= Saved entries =
# # #
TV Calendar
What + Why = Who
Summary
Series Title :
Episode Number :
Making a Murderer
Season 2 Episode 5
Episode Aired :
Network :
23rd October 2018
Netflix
# # #
= Work to be completed =
Where a line of the data above includes "Episode", copy that line.

= Expected answer =
Episode Number :
Season 2 Episode 5
Episode Aired :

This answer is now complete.